Alas diez de la mañana del 24 de marzo de 1603 — pocas horas después de la muerte de la reina Isabel — el rey Jacobo VI de Escocia, heredero al trono británico, se convirtió en el rey Jacobo I de Inglaterra. A las pocas horas, integrantes de todos los círculos religiosos y políticos que deseaban hacerle llegar sus buenos augurios, se dirigieron velozmente hacia la frontera norte de Escocia para saludar al nuevo rey. Calvinistas, católicos romanos y anglicanos de posición intermedia, todos deseaban ser los primeros en felicitar al monarca y pedirle algún favor especial.
Jacobo no desilusionó a sus nuevos súbditos. La escena del rey y su séquito, trasladándose lentamente hacia el sur de Inglaterra, resultó ser una celebración maravillosa. Entusiasmado con su recién adquirida función real, Jacobo estaba encantado de conceder favores. Entre Edimburgo y Londres confirió más de trescientos títulos de caballero, otorgó centenares de cargos nuevos, concedió innumerables peticiones, y repartió incontables sumas de dinero y parcelas de tierra de la Corona.

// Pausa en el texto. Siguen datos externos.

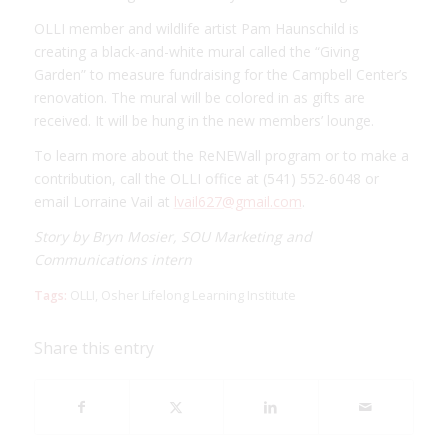
OLLI member and wildlife artist Pam Haunschild is
creating a black-and-white mural called the “Giving
Garden” to measure fundraising for the Campbell Center’s
renovation. The mural will be colored in as gifts are
received. It will be hung in the new members’ lounge.
To learn more about the ReNEWall program or to make a
contribution, call the OLLI office at (541) 552-6048 or
email Lorraine Vail at
lvail627@gmail.com
.
Story by Bryn Mosier, SOU Marketing and
Communications intern
Tags:
OLLI
,
Osher Lifelong Learning Institute
Share this entry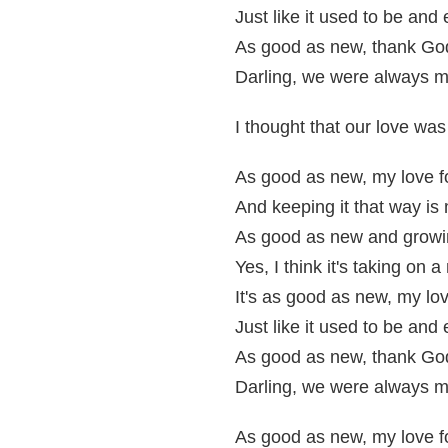
Just like it used to be and
As good as new, thank God 
Darling, we were always m
I thought that our love wa
As good as new, my love f
And keeping it that way is 
As good as new and growi
Yes, I think it's taking on
It's as good as new, my lov
Just like it used to be and
As good as new, thank God 
Darling, we were always m
As good as new, my love f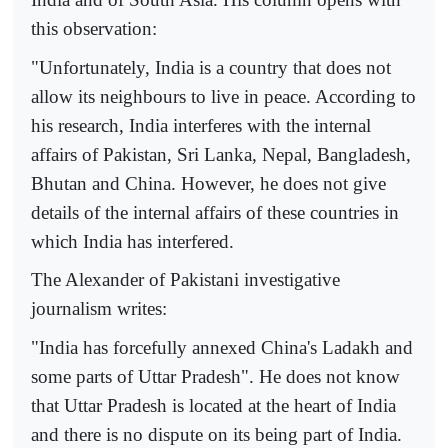
this observation:
"Unfortunately, India is a country that does not
allow its neighbours to live in peace. According to
his research, India interferes with the internal
affairs of Pakistan, Sri Lanka, Nepal, Bangladesh,
Bhutan and China. However, he does not give
details of the internal affairs of these countries in
which India has interfered.
The Alexander of Pakistani investigative
journalism writes:
"India has forcefully annexed China's Ladakh and
some parts of Uttar Pradesh". He does not know
that Uttar Pradesh is located at the heart of India
and there is no dispute on its being part of India.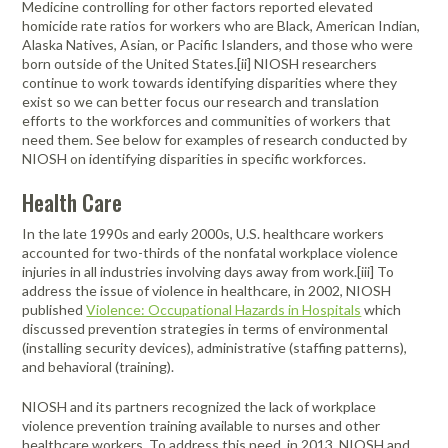
Medicine controlling for other factors reported elevated
homicide rate ratios for workers who are Black, American Indian,
Alaska Natives, Asian, or Pacific Islanders, and those who were
born outside of the United States.[ii] NIOSH researchers
continue to work towards identifying disparities where they
exist so we can better focus our research and translation
efforts to the workforces and communities of workers that
need them. See below for examples of research conducted by
NIOSH on identifying disparities in specific workforces.
Health Care
In the late 1990s and early 2000s, U.S. healthcare workers
accounted for two-thirds of the nonfatal workplace violence
injuries in all industries involving days away from work.[iii] To
address the issue of violence in healthcare, in 2002, NIOSH
published
Violence: Occupational Hazards in Hospitals
which
discussed prevention strategies in terms of environmental
(installing security devices), administrative (staffing patterns),
and behavioral (training).
NIOSH and its partners recognized the lack of workplace
violence prevention training available to nurses and other
healthcare workers. To address this need, in 2013, NIOSH and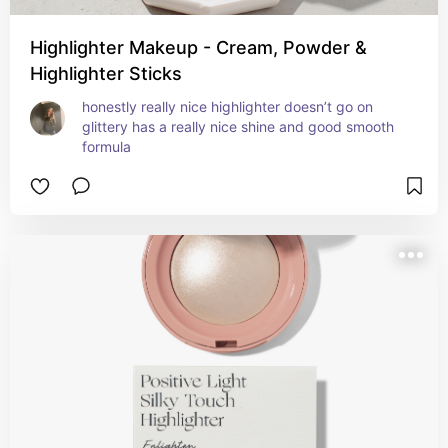
Highlighter Makeup - Cream, Powder &
Highlighter Sticks
honestly really nice highlighter doesn’t go on 
glittery has a really nice shine and good smooth 
formula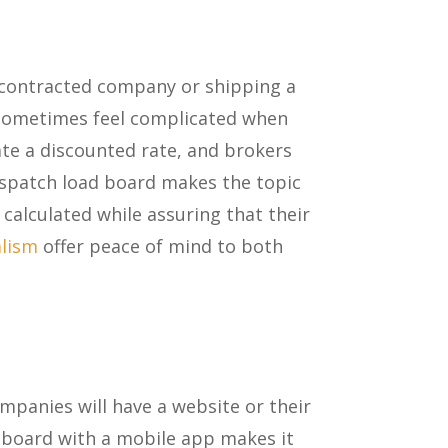
a contracted company or shipping a
n sometimes feel complicated when
ate a discounted rate, and brokers
ispatch load board makes the topic
calculated while assuring that their
alism
offer peace of mind to both
mpanies will have a website or their
d board with a mobile app makes it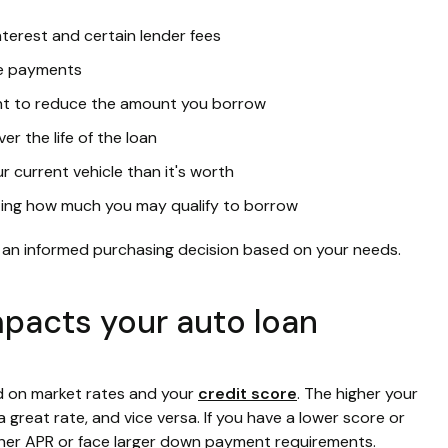
nterest and certain lender fees
ke payments
t to reduce the amount you borrow
er the life of the loan
current vehicle than it's worth
ating how much you may qualify to borrow
 an informed purchasing decision based on your needs.
mpacts your auto loan
ed on market rates and your
credit score
. The higher your
 great rate, and vice versa. If you have a lower score or
igher APR or face larger down payment requirements.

Sin embargo, algunas de las peticiones que le fueron hechas a Jacobo no tenían posibilidad alguna de ser concedidas. Por ejemplo, los católicos que fueron severamente oprimidos bajo el reinado de Isabel pidieron al rey que les permitiera practicar libremente su religión. Y algunos puritanos radicales le solicitaron a Jacobo la separación de los obispos de la Iglesia Anglicana para introducir una organización democrática al estilo calvinista. Por lo tanto, sólo una de las numerosas peticiones religiosas que recibió Jacobo le pareció razonable: la “Petición Milenaria” de los puritanos.